O que fazer
Copie, por favor, todas as linhas de texto dos dados abaixo sem alterar nada. Deixe as imagens de fora da resposta.

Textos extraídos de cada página
= = = = =

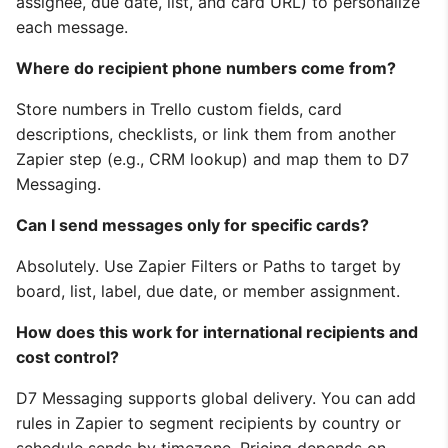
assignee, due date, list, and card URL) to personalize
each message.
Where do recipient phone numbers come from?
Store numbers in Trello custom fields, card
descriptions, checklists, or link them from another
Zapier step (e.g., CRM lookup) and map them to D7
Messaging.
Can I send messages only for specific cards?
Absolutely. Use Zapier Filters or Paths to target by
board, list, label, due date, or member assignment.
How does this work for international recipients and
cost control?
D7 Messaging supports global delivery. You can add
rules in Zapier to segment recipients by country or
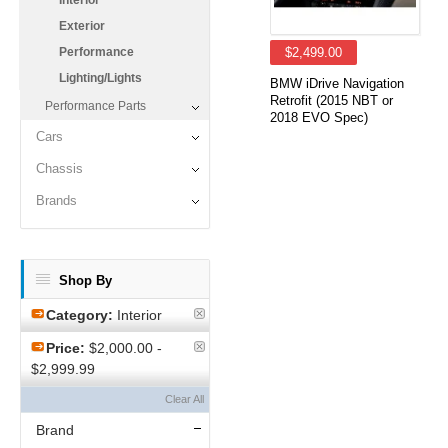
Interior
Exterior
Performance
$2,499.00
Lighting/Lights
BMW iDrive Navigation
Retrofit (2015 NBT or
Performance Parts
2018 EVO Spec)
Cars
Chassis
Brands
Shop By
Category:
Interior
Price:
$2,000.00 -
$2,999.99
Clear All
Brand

= = = = =

Resposta esperada
assignee, due date, list, and card URL) to personalize
each message.
Where do recipient phone numbers come from?
Store numbers in Trello custom fields, card
descriptions, checklists, or link them from another
Zapier step (e.g., CRM lookup) and map them to D7
Messaging.
Can I send messages only for specific cards?
Absolutely. Use Zapier Filters or Paths to target by
board, list, label, due date, or member assignment.
How does this work for international recipients and
cost control?
D7 Messaging supports global delivery. You can add
rules in Zapier to segment recipients by country or
Interior
Exterior
Performance
$2,499.00
Lighting/Lights
BMW iDrive Navigation
Retrofit (2015 NBT or
Performance Parts
2018 EVO Spec)
Cars
Chassis
Brands
Shop By
Category:
Interior
Price:
$2,000.00 -
$2,999.99
Clear All
Brand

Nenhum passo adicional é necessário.